Battarrea phalloides may be found growing solitary to scattered on dry, sandy hedgebanks (raised or mounded boundary feature, often topped by a hedgerow), sometimes growing amongst elm suckers. It is a relatively rare species, but may be locally abundant in some locations. In Mexico, where it is only known from the north and central part of the country, it has been usually collected in arid and semiarid areas, on coastal dunes, found from sea level up to 2550 m high. The mushroom has been associated with the quick-growing evergreen tree Schinus molle, as well as Lycium brevipes, Solanum hindsianum, Salicornia subterminalis, Atriplex linearis, Quercus agrifolia and Opuntia species, in coastal dunes. The largest fruit bodies were found on floodplains with halophilic (i.e., thriving in high-salt conditions) vegetation. In Belgium, specimens were found on sandy soil under dead elderflower bushes.
◆ ◆ ◆ ◆ ◆
▶ **WHAT TO WORK ON**:
1. Answer these questions about the passage on Battarrea phalloides habitat.
(a) Up to what elevation has the mushroom been found in Mexico?
(b) Where were the largest fruit bodies found?
(c) What kind of soil and plants were the specimens in Belgium found on and under?
2. Carry on the passage on Battarrea phalloides habitat from its final sentence.
The entries that follow are separate material and are not part of the text on Battarrea phalloides.

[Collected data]
◆ ◆ ◆ ◆ ◆
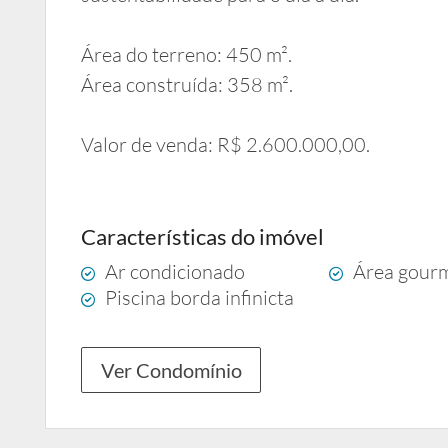
Área do terreno: 450 m².
Área construída: 358 m².
Valor de venda: R$ 2.600.000,00.
Características do imóvel
Ar condicionado
Área gour
Piscina borda infinicta
Ver Condomínio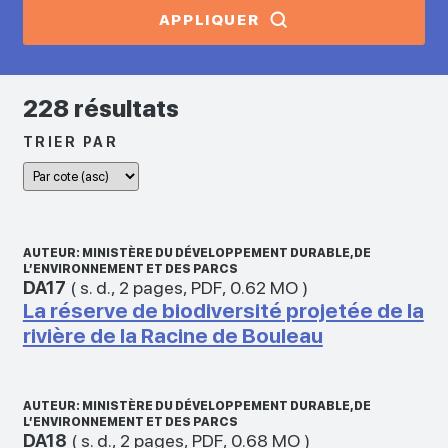
APPLIQUER
228 résultats
TRIER PAR
AUTEUR: MINISTÈRE DU DÉVELOPPEMENT DURABLE, DE
L’ENVIRONNEMENT ET DES PARCS
DA17
(
s. d.
,
2 pages
,
PDF
,
0.62 MO
)
La réserve de biodiversité projetée de la
rivière de la Racine de Bouleau
AUTEUR: MINISTÈRE DU DÉVELOPPEMENT DURABLE, DE
L’ENVIRONNEMENT ET DES PARCS
DA18
(
s. d.
,
2 pages
,
PDF
,
0.68 MO
)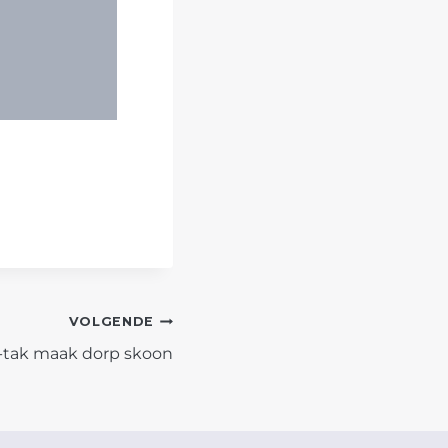
VOLGENDE
-tak maak dorp skoon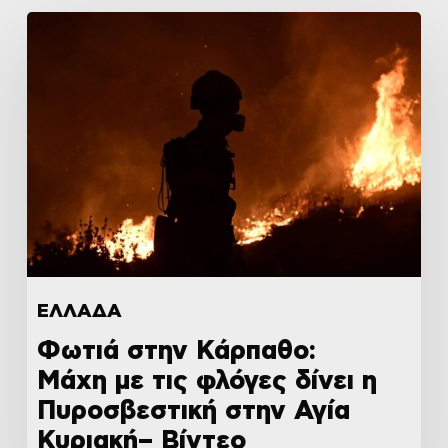
ΕΛΛΑΔΑ
Φωτιά στην Κάρπαθο:
Μάχη με τις φλόγες δίνει η
Πυροσβεστική στην Αγία
Κυριακή– Βίντεο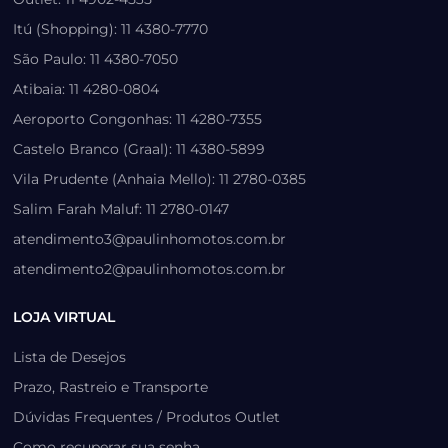
Itú (Shopping): 11 4380-7770
São Paulo: 11 4380-7050
Atibaia: 11 4280-0804
Aeroporto Congonhas: 11 4280-7355
Castelo Branco (Graal): 11 4380-5899
Vila Prudente (Anhaia Mello): 11 2780-0385
Salim Farah Maluf: 11 2780-0147
atendimento3@paulinhomotos.com.br
atendimento2@paulinhomotos.com.br
LOJA VIRTUAL
Lista de Desejos
Prazo, Rastreio e Transporte
Dúvidas Frequentes / Produtos Outlet
Como recuperar sua senha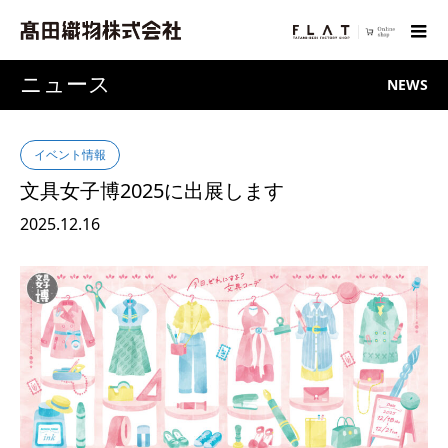
ニュース
NEWS
イベント情報
文具女子博2025に出展します
2025.12.16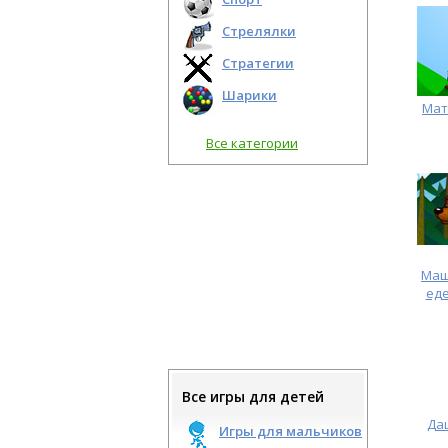
Стрелялки
Стратегии
Шарики
Мат
Все категории
Маш
еде
Все игры для детей
Да
Игры для мальчиков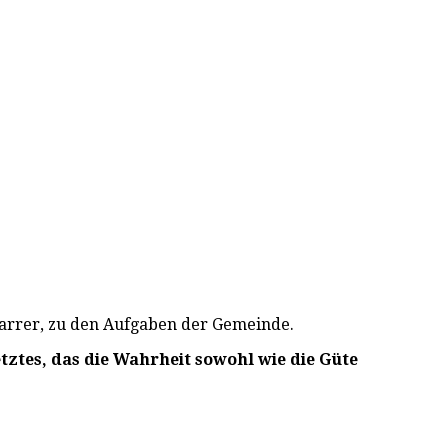
farrer, zu den Aufgaben der Gemeinde.
etztes, das die Wahrheit sowohl wie die Güte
◆ ◆ ◆ ◆ ◆
▶ **ANSWERS BY ITEM**:
1.
(a) Up to 2550 m.
(b) On floodplains with halophilic vegetation.
(c) On sandy soil, under dead elderflower bushes.

2.
In North America, B. phalloides has been collected from the Yukon Territory, western Canada; the US, where it is confined to the west— Southern California, New Mexico, and Arizona— Mexico, and Hawaii. It has also been reported growing in South America (Brazil), Africa (Morocco), Europe (Belgium and North Macedonia), China, Australia, and Aotearoa New Zealand. Due to a decline in sightings, B. phalloides was granted legal protection in Hungary in 2005, making it a finable offense to pick them. It received similar protected status in the United Kingdom in 1998.

The habitat and range of B. stevenii include arid regions of the western and southwestern United States, Australia, Aotearoa New Zealand, South Africa, and several European countries, including Russia.

== Edibility ==
Battarrea phalloides (as well as B. stevenii) is inedible. In Cyprus, the immature egg-form of the fruit body is eaten. Older specimens may smell unpleasant. The spores of B. stevenii are used as a cicatrizant—a product that promotes healing through the formation of scar tissue–by the Criollo herdsmen of Gran Chaco in northern Argentina.